Nan and Bess looked at each other wonderingly, and then both of them questioningly at Laura.
“Oh, you’ll be glad of my advice—probably this very night. Dr. Beulah doesn’t approve of us girls eating between meals, and the girl that manages to sneak a bite up to her room to eat at bedtime is lucky, indeed,” Laura declared, quite seriously. “I tell you, I have sometimes lain for hours in the throes of starvation because I didn’t have even a cracker.”
“Goodness!” gasped Bess. “I should think you would take up something from the supper table.”
“Ha! ha!” laughed Laura, hollowly. “Wait till you have seen the supper table.”
“What do you mean?” queried Nan, curiously.
“You see all this luxury about you,” proclaimed the red-haired girl, solemnly. “You beheld the magnificence of the main hall as you came in. And it extends to Dr. Beulah’s apartments, which are downstairs here, on the right of the main door.

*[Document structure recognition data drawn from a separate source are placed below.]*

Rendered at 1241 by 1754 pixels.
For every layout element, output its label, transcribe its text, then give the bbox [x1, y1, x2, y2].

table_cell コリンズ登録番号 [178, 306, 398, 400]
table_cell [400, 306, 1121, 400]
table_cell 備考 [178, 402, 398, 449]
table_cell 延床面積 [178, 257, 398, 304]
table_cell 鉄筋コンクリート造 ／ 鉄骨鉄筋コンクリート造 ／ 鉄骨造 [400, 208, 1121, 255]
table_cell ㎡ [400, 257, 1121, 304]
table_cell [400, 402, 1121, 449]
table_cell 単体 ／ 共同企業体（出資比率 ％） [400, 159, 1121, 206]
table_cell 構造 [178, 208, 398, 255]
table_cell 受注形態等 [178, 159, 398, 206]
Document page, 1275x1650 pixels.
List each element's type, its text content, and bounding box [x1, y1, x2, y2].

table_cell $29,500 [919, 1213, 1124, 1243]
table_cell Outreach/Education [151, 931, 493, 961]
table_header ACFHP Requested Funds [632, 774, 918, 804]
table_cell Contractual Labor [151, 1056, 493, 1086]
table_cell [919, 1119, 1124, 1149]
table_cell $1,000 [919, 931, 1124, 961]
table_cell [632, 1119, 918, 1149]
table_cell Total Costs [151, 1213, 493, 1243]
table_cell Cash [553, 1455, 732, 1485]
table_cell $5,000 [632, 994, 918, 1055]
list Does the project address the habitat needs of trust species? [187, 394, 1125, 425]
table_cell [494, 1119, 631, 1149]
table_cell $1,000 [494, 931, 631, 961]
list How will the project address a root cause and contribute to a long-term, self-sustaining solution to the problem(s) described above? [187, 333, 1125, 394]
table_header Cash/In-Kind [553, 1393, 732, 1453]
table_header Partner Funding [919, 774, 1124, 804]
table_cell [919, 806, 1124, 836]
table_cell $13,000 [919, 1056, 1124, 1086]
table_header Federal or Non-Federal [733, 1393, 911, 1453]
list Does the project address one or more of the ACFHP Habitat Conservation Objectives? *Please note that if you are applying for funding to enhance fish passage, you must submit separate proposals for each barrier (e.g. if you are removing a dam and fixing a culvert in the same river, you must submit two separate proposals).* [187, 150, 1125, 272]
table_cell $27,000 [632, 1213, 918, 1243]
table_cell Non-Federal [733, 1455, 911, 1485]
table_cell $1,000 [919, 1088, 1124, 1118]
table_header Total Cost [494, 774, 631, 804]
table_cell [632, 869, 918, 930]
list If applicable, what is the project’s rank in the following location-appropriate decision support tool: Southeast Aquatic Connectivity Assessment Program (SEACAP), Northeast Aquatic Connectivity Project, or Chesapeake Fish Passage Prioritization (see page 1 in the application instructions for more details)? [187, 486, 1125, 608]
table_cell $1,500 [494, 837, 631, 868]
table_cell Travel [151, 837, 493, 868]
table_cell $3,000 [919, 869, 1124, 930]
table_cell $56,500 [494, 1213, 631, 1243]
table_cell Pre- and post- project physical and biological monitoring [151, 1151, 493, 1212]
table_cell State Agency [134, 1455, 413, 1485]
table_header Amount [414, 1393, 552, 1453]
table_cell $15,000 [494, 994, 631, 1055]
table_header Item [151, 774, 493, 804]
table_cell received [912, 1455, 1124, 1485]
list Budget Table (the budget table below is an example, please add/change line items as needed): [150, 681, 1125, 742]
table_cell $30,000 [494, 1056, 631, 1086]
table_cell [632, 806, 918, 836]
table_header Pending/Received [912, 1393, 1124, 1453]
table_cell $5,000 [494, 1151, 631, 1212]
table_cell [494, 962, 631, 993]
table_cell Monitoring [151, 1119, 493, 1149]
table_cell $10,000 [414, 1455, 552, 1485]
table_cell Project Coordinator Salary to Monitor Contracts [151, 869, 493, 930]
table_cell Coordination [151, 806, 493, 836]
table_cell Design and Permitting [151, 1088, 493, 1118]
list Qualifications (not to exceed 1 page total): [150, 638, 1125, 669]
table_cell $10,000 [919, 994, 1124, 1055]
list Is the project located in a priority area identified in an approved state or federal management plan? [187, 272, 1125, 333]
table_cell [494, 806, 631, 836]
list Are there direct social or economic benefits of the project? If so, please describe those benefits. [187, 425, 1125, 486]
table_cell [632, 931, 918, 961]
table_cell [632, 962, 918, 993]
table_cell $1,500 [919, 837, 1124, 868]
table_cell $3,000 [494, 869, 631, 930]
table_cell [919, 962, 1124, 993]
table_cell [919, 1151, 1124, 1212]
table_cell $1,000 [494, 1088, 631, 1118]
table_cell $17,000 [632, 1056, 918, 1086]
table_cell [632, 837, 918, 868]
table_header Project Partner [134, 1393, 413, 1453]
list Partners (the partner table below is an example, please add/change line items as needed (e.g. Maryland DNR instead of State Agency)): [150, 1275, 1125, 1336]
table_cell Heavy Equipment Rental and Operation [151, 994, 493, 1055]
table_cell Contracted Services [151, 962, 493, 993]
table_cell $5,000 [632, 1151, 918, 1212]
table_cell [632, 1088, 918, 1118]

“But when you turn the other way,” continued Laura, “and approach the chaste and nunnery-like rooms devoted to the uses of ‘us young ladies,’ as Mrs. Cupp calls us, you will at once and immediately be struck, stroke, and stricken with the vast and monstrous difference between our part of the castle and Dr. Beulah’s.
“Oh!” cried this extravagantly speaking girl, “Dr. Beulah has her course dinner at night, carried in by black Susan on a mighty tray. I have often thought that it would be a great lark to catch Susan in the back hall, blindfold her, threaten her with the boathouse ghost if she squealed, and bear off the doctor’s dinner as the spoils of the campaign.”
“But goodness me!” cried Nan, when she could speak for laughter. “Don’t they really give you enough supper?”
“Wait! Only wait!” repeated Laura, warmly. “You’ll soon see. Dr. Beulah believes most thoroughly in ‘the simple life’—for us girls. Oh, she do—believe me! And I think Mrs. Cupp even counts the crackers that go on each dish that is set on the table at supper time.